> _HOW TO COMPLETE THIS TASK_
Duplicate the entries' lines from the line that contains "(B등급) 2곳 등 총 4곳이다." to the line that contains "rami@newsis.com", keeping both end lines and changing nothing.

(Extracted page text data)
____________

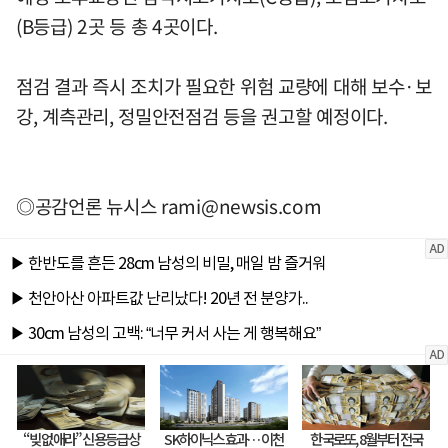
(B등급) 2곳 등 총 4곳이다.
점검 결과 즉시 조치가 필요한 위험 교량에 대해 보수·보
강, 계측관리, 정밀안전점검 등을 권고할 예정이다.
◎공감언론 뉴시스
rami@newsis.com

____________

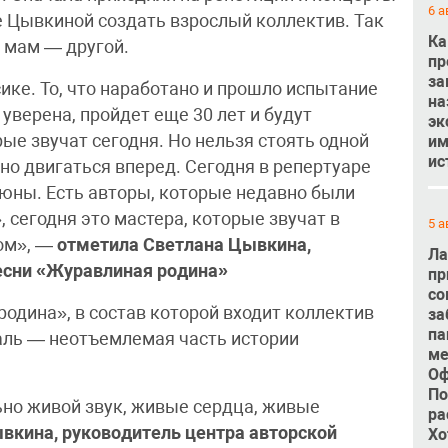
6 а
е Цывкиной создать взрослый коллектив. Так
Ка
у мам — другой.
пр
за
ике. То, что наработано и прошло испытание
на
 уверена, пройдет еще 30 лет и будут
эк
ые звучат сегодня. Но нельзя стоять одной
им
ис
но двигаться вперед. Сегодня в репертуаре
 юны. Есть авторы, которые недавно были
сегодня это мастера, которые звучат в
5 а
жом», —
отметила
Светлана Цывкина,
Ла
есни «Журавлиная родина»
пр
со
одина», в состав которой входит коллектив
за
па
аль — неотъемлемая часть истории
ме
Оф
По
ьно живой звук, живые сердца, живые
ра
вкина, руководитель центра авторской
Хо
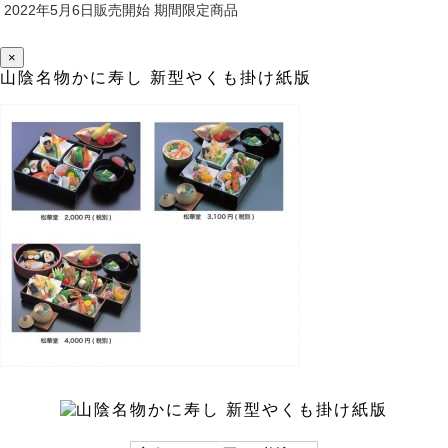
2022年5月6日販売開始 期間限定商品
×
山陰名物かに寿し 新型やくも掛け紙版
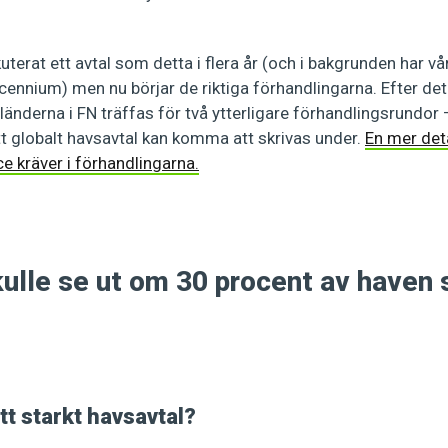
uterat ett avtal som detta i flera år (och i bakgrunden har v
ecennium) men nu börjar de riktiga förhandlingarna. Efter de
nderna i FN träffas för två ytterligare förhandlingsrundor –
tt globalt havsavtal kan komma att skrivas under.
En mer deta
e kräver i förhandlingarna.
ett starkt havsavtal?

____________

> _SOLVED EXERCISE_
(B등급) 2곳 등 총 4곳이다.
점검 결과 즉시 조치가 필요한 위험 교량에 대해 보수·보
강, 계측관리, 정밀안전점검 등을 권고할 예정이다.
◎공감언론 뉴시스
rami@newsis.com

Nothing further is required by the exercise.